TAREAS DEL EJERCICIO -
[a] Transcribe el fragmento sobre la ortografía desde "Llevaba el hombre" hasta "estaban en ello.".
[b] Por favor, repite palabra por palabra las entradas desde su primera línea hasta la línea con "Reading left to right, extract", ambas incluidas.

FRAGMENTO SELECCIONADO -
—————

A palos con la ortografía. Dale no más

 

Las faltas de ortografía son un problema de herencia. Ocurre con ella lo mismo que con la ropa que en tiempos de escasez los hijos heredan de los padres. Tras su oportuno apaño y acomodo, nunca se ajusta como un traje medida. Cuando no tira de aquí, cuelga de allá… Si a esto se añade el prurito de la marca, la cosa se complica aún más, pues ha de preservarse el prestigio del abolengo.

Llevaba el hombre unos cinco mil años de civilización (cultura de la civitas, y sólo ésta) y ya empezaba a estar cansado de que las palabras se las llevara el viento (verba volant). Así que empezó a imaginar el modo de impedirlo y de que lo importante para él permaneciera indeleble. Los innominados pueblos que recorrieron la Europa templada dejaron en las piedras signos, que, aun siendo intraducibles, distan mucho de confundirse con las marcas que deja la soga en el brocal de un pozo de tanto sacar agua. Se trata de rasguños pétreos hechos a conciencia, sólo comprensibles para los que entonces estaban en ello.

—————

DATOS DEL EJERCICIO -

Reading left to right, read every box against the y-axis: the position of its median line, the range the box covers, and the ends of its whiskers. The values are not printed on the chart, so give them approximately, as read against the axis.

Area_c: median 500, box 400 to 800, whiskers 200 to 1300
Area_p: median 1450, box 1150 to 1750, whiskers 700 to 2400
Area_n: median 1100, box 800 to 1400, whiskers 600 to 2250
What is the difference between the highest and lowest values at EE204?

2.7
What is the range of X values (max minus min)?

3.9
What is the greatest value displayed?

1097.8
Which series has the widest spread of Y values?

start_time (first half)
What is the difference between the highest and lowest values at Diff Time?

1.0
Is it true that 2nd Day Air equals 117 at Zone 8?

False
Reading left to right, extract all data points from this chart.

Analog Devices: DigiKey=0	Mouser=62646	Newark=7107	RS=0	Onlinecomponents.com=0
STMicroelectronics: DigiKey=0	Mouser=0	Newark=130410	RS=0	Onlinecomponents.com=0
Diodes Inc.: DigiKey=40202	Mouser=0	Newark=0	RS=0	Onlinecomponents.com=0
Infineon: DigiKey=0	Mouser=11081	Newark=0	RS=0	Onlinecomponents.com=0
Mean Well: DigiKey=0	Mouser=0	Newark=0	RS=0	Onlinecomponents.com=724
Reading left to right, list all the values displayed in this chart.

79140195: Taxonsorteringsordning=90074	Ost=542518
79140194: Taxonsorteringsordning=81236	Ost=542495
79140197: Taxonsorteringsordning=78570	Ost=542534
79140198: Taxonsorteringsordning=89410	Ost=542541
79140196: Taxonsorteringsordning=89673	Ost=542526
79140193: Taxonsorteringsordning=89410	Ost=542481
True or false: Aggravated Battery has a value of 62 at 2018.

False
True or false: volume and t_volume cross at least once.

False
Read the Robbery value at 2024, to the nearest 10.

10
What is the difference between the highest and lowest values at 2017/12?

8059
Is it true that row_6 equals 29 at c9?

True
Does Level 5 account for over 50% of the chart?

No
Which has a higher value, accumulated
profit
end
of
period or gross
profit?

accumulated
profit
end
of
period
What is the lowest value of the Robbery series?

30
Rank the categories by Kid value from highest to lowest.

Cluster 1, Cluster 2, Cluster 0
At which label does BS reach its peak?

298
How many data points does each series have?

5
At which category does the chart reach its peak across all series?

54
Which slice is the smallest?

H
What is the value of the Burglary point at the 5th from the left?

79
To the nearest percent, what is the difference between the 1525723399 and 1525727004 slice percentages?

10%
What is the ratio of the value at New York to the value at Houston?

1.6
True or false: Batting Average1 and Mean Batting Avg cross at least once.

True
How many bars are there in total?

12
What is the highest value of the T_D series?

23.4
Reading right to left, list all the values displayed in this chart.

—————

RESPUESTAS -
[a]
Llevaba el hombre unos cinco mil años de civilización (cultura de la civitas, y sólo ésta) y ya empezaba a estar cansado de que las palabras se las llevara el viento (verba volant). Así que empezó a imaginar el modo de impedirlo y de que lo importante para él permaneciera indeleble. Los innominados pueblos que recorrieron la Europa templada dejaron en las piedras signos, que, aun siendo intraducibles, distan mucho de confundirse con las marcas que deja la soga en el brocal de un pozo de tanto sacar agua. Se trata de rasguños pétreos hechos a conciencia, sólo comprensibles para los que entonces estaban en ello.

[b]
Reading left to right, read every box against the y-axis: the position of its median line, the range the box covers, and the ends of its whiskers. The values are not printed on the chart, so give them approximately, as read against the axis.

Area_c: median 500, box 400 to 800, whiskers 200 to 1300
Area_p: median 1450, box 1150 to 1750, whiskers 700 to 2400
Area_n: median 1100, box 800 to 1400, whiskers 600 to 2250
What is the difference between the highest and lowest values at EE204?

2.7
What is the range of X values (max minus min)?

3.9
What is the greatest value displayed?

1097.8
Which series has the widest spread of Y values?

start_time (first half)
What is the difference between the highest and lowest values at Diff Time?

1.0
Is it true that 2nd Day Air equals 117 at Zone 8?

False
Reading left to right, extract all data points from this chart.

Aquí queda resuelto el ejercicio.